▶ Aim of the exercise:
Among the entries below, which lines run from the line with "middle dip: (226, 169)" through the line with "index dip: (411, 138)"? Retype those, both ends included, exactly and without pictures.

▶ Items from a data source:
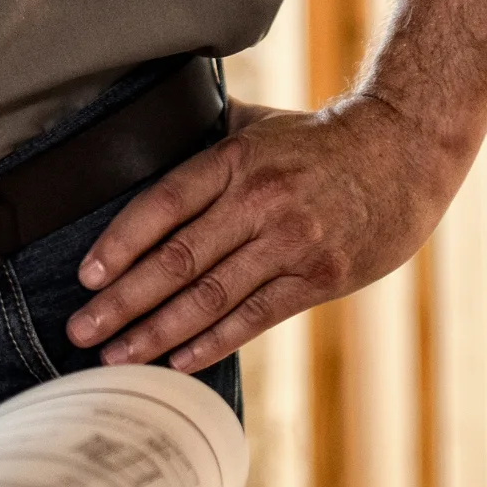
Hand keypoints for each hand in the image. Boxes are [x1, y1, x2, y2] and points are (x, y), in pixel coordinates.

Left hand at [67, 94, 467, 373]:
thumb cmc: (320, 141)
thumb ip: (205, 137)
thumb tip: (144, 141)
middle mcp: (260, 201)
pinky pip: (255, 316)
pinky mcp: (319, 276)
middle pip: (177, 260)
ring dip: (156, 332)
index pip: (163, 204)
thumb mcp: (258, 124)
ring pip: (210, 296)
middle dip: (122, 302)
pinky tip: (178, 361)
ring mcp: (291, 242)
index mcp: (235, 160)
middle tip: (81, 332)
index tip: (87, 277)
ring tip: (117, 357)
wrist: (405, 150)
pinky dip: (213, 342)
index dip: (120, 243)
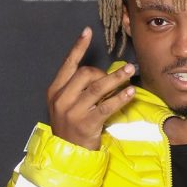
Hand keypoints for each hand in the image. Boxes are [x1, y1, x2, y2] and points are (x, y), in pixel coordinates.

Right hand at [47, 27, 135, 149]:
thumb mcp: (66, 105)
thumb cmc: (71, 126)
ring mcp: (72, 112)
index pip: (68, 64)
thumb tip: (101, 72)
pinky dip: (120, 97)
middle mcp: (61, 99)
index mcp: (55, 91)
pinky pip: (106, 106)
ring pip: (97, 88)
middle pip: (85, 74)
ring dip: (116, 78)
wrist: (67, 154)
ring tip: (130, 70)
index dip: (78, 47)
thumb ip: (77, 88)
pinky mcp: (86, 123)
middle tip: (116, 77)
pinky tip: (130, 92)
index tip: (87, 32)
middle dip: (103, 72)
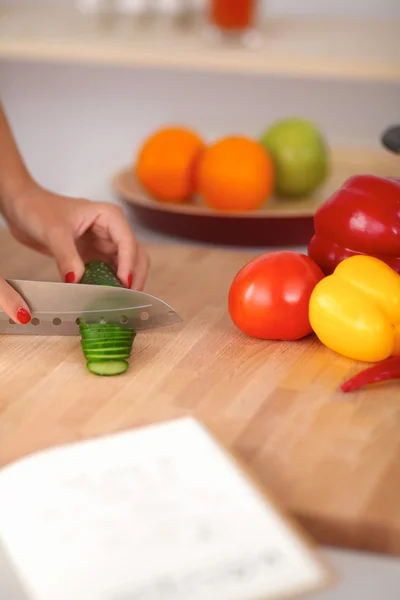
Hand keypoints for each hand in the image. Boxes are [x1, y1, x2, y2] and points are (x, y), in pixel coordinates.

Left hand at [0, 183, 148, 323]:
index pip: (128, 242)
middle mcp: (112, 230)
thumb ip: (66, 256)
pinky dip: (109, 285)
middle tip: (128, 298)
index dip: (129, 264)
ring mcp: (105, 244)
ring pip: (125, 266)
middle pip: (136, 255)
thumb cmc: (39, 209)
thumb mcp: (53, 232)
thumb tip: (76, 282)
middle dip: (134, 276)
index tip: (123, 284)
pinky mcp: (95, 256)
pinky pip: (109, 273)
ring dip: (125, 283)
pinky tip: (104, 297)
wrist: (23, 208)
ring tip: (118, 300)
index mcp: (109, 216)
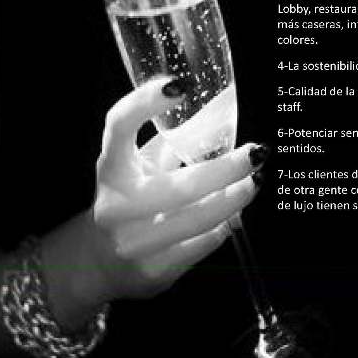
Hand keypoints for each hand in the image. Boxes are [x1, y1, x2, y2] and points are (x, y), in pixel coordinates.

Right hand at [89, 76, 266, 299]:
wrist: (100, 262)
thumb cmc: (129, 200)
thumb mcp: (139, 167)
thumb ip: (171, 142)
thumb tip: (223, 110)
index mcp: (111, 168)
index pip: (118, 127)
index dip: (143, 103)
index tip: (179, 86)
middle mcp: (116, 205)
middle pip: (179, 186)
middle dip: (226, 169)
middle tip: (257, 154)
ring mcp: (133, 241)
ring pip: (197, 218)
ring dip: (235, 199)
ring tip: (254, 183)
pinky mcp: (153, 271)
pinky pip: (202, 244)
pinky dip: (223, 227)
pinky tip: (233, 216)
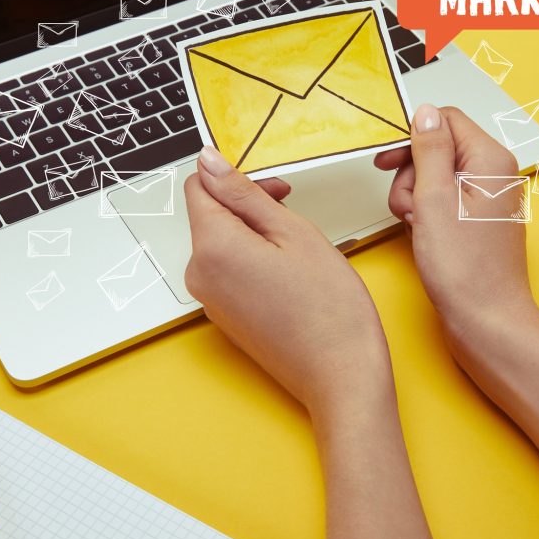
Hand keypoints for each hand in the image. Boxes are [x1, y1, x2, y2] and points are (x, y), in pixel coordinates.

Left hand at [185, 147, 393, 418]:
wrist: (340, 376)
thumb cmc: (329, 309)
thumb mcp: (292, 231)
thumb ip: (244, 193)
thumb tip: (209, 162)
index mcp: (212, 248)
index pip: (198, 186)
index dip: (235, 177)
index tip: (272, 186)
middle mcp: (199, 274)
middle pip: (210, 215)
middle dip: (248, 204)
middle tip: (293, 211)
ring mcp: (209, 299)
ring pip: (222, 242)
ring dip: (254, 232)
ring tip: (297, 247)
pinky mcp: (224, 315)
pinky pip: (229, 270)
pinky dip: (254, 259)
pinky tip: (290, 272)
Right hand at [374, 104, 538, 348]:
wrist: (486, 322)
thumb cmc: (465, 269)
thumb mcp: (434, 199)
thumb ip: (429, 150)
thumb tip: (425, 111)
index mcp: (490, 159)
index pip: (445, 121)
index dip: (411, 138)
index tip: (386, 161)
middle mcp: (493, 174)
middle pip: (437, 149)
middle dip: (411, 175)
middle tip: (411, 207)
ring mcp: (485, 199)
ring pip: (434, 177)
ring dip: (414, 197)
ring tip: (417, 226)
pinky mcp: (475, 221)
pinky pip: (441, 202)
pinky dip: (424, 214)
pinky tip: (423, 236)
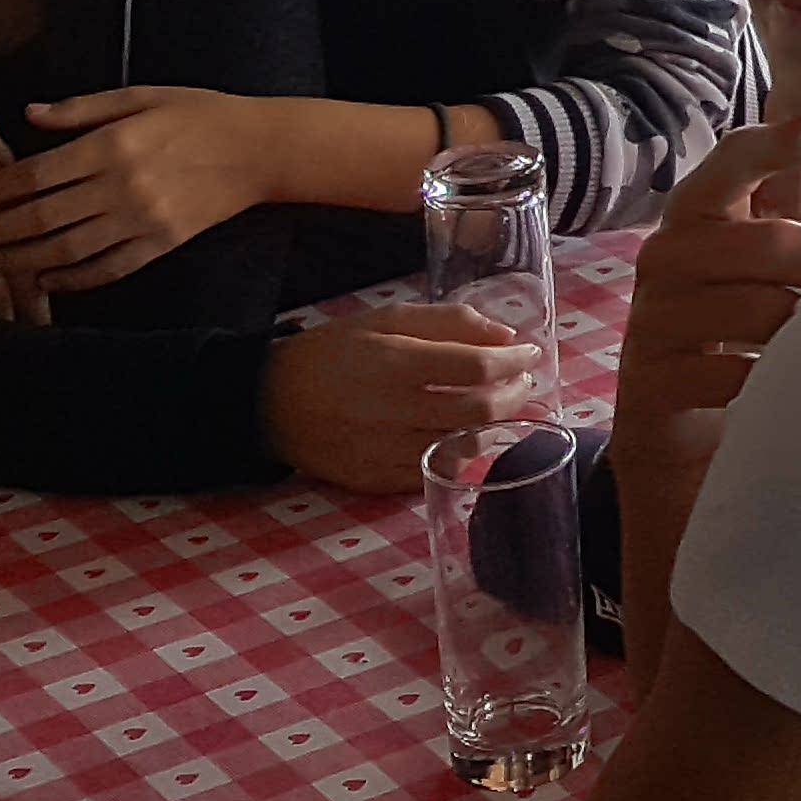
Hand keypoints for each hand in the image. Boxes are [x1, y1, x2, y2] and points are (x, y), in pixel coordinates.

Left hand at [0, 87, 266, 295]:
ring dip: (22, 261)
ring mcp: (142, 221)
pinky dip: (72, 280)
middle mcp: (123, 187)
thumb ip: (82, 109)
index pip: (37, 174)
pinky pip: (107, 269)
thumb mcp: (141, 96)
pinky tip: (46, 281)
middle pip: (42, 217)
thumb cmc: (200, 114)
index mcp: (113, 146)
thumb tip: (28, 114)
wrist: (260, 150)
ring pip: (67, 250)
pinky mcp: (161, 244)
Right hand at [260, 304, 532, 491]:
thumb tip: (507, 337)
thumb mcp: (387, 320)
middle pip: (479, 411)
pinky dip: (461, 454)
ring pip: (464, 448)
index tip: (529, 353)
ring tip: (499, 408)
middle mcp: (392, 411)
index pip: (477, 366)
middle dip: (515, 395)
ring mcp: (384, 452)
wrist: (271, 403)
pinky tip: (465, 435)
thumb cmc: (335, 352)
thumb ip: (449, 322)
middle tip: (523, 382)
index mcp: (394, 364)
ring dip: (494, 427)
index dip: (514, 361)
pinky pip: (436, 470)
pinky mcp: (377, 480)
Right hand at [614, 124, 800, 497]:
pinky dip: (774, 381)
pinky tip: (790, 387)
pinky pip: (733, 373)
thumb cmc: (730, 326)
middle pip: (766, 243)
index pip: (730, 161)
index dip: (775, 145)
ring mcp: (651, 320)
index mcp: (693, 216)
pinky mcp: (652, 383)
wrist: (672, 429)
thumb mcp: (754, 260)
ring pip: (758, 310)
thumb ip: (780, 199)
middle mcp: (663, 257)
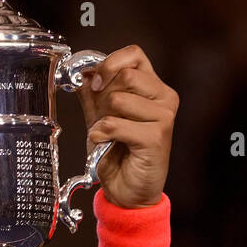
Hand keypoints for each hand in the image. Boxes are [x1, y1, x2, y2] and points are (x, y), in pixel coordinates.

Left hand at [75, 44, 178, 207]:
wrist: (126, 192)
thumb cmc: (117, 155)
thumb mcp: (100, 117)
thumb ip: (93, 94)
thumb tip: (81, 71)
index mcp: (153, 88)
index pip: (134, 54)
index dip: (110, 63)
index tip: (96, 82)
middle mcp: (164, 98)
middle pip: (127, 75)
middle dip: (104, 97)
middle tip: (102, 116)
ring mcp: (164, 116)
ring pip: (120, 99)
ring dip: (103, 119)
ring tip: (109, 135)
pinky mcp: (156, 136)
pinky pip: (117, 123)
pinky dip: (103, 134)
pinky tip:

▶ Response:
middle dip: (226, 169)
middle tip: (257, 154)
ring mcp: (133, 241)
ring pip: (197, 218)
ring dip: (235, 199)
ring tip: (254, 183)
pinky mcp: (153, 271)
pinky pip: (202, 244)
pinky dip: (223, 227)
pinky tip: (233, 216)
Hand keypoints for each hand in the image. Boxes are [x1, y1, x2, y2] and points are (x, y), in pixel coordinates.

Left hand at [185, 147, 393, 418]:
wrist: (340, 376)
thumb cmc: (329, 309)
thumb mcp: (292, 231)
thumb ip: (244, 193)
thumb tip: (209, 162)
index mcp: (212, 248)
index pip: (198, 186)
index dip: (235, 177)
index tip: (272, 186)
middle mcp: (199, 274)
middle pip: (210, 215)
middle dip: (248, 204)
middle tip: (293, 211)
ring mcp: (209, 299)
ring pip: (222, 242)
ring dip: (254, 232)
ring tip: (297, 247)
pinky mcp: (224, 315)
pinky pip: (229, 270)
pinky dip: (254, 259)
pinky tip: (290, 272)
Right hand at [374, 104, 538, 348]:
wrist: (486, 322)
thumb cmc: (465, 269)
thumb mcp: (434, 199)
thumb ip: (429, 150)
thumb tip: (425, 111)
index mcp: (490, 159)
index pip: (445, 121)
index dip: (411, 138)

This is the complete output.